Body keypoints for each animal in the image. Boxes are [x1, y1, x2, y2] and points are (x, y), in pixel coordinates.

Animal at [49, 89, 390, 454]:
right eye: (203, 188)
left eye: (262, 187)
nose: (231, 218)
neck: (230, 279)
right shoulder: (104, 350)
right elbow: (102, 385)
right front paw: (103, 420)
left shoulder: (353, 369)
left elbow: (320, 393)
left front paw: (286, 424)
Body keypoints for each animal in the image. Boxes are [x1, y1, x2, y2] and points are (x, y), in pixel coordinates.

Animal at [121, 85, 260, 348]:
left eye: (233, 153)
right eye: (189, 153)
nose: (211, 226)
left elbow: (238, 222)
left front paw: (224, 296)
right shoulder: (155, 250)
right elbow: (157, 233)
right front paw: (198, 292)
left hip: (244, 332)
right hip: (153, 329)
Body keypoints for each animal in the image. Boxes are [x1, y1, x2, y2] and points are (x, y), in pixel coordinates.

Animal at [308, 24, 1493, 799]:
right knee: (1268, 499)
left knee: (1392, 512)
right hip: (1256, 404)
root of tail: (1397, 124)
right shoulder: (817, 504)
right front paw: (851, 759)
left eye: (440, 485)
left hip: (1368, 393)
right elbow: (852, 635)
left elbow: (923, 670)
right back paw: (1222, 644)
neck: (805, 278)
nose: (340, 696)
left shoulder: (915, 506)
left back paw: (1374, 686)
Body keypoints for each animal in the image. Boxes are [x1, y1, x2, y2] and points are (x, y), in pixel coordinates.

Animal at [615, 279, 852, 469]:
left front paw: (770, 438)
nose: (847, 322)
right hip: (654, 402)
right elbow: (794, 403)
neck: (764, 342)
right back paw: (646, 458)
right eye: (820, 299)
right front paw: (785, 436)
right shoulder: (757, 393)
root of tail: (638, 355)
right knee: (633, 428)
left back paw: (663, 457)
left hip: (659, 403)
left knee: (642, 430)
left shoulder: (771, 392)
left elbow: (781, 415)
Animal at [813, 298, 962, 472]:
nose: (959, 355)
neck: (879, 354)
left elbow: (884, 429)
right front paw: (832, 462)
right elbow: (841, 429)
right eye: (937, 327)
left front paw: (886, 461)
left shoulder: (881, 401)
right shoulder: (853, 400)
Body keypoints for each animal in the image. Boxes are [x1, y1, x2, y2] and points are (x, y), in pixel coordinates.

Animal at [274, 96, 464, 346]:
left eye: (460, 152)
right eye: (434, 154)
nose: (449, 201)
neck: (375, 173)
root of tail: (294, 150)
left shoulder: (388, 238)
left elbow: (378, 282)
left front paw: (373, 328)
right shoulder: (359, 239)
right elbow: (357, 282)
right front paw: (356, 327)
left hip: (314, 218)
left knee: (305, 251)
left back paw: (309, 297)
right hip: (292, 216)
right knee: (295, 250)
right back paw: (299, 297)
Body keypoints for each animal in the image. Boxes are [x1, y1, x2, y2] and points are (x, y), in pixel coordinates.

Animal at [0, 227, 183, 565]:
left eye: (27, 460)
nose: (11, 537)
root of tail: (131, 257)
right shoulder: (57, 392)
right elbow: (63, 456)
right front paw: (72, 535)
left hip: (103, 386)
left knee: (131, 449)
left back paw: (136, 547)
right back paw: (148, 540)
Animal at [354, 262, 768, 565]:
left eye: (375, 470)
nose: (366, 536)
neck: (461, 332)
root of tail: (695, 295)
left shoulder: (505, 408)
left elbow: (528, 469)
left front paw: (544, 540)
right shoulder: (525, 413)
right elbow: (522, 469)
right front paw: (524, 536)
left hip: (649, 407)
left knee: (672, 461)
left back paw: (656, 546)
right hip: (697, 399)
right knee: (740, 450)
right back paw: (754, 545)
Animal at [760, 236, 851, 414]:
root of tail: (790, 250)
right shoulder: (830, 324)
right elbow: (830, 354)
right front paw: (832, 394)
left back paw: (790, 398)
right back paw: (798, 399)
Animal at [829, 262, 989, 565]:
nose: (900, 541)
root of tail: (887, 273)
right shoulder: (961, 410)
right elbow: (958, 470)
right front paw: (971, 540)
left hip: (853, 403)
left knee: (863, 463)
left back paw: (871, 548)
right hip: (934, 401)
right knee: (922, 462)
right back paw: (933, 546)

^^^^

Task goal >> Repeat each record exactly, leaving nothing out.

Result >>
Body keypoints for each animal in the image. Boxes are [x1, y1, x2, y2] and points are (x, y), in pixel coordinates.

Animal at [49, 89, 390, 454]:
right eye: (203, 188)
left eye: (262, 187)
nose: (231, 218)
neck: (230, 279)
right shoulder: (104, 350)
right elbow: (102, 385)
right front paw: (103, 420)
left shoulder: (353, 369)
left elbow: (320, 393)
left front paw: (286, 424)
Body keypoints for each animal in the image. Boxes are [x1, y1, x2, y2] and points are (x, y), in pixel coordinates.

Animal at [121, 85, 260, 348]:
left eye: (233, 153)
right eye: (189, 153)
nose: (211, 226)
left elbow: (238, 222)
left front paw: (224, 296)
right shoulder: (155, 250)
right elbow: (157, 233)
right front paw: (198, 292)
left hip: (244, 332)
right hip: (153, 329)
Body keypoints for each animal in the image. Boxes are [x1, y1, x2, y2] and points are (x, y), in pixel coordinates.

Animal at [308, 24, 1493, 799]:
right knee: (1268, 499)
left knee: (1392, 512)
right hip: (1256, 404)
root of tail: (1397, 124)
right shoulder: (817, 504)
right front paw: (851, 759)
left eye: (440, 485)
left hip: (1368, 393)
right elbow: (852, 635)
left elbow: (923, 670)
right back paw: (1222, 644)
neck: (805, 278)
nose: (340, 696)
left shoulder: (915, 506)
left back paw: (1374, 686)
Body keypoints for each animal in the image. Boxes are [x1, y1, x2, y2] and points are (x, y), in pixel coordinates.

Animal at [615, 279, 852, 469]:
left front paw: (770, 438)
nose: (847, 322)
right hip: (654, 402)
right elbow: (794, 403)
neck: (764, 342)
right back paw: (646, 458)
right eye: (820, 299)
right front paw: (785, 436)
right shoulder: (757, 393)
root of tail: (638, 355)
right knee: (633, 428)
left back paw: (663, 457)
left hip: (659, 403)
left knee: (642, 430)
left shoulder: (771, 392)
left elbow: (781, 415)
Animal at [813, 298, 962, 472]:
nose: (959, 355)
neck: (879, 354)
left elbow: (884, 429)
right front paw: (832, 462)
right elbow: (841, 429)
right eye: (937, 327)
left front paw: (886, 461)
left shoulder: (881, 401)
right shoulder: (853, 400)
Body keypoints for each animal in the image. Boxes are [x1, y1, x2, y2] and points are (x, y), in pixel coordinates.

Animal at [274, 96, 464, 346]:
left eye: (460, 152)
right eye: (434, 154)
nose: (449, 201)
neck: (375, 173)
root of tail: (294, 150)
left shoulder: (388, 238)
left elbow: (378, 282)
left front paw: (373, 328)
right shoulder: (359, 239)
right elbow: (357, 282)
right front paw: (356, 327)
left hip: (314, 218)
left knee: (305, 251)
left back paw: (309, 297)
right hip: (292, 216)
right knee: (295, 250)
right back paw: (299, 297)
Body keypoints for each animal in the image. Boxes are [x1, y1, x2, y2] and points are (x, y), in pixel coordinates.

Animal at [0, 227, 183, 565]:
left eye: (27, 460)
nose: (11, 537)
root of tail: (131, 257)
right shoulder: (57, 392)
right elbow: (63, 456)
right front paw: (72, 535)
left hip: (103, 386)
left knee: (131, 449)
left back paw: (136, 547)
right back paw: (148, 540)
Animal at [354, 262, 768, 565]:
left eye: (375, 470)
nose: (366, 536)
neck: (461, 332)
root of tail: (695, 295)
left shoulder: (505, 408)
left elbow: (528, 469)
left front paw: (544, 540)
right shoulder: (525, 413)
right elbow: (522, 469)
right front paw: (524, 536)
left hip: (649, 407)
left knee: (672, 461)
left back paw: (656, 546)
right hip: (697, 399)
right knee: (740, 450)
right back paw: (754, 545)
Animal at [760, 236, 851, 414]:
root of tail: (790, 250)
right shoulder: (830, 324)
right elbow: (830, 354)
right front paw: (832, 394)
left back paw: (790, 398)
right back paw: (798, 399)
Animal at [829, 262, 989, 565]:
nose: (900, 541)
root of tail: (887, 273)
right shoulder: (961, 410)
right elbow: (958, 470)
right front paw: (971, 540)
left hip: (853, 403)
left knee: (863, 463)
left back paw: (871, 548)
right hip: (934, 401)
right knee: (922, 462)
right back paw: (933, 546)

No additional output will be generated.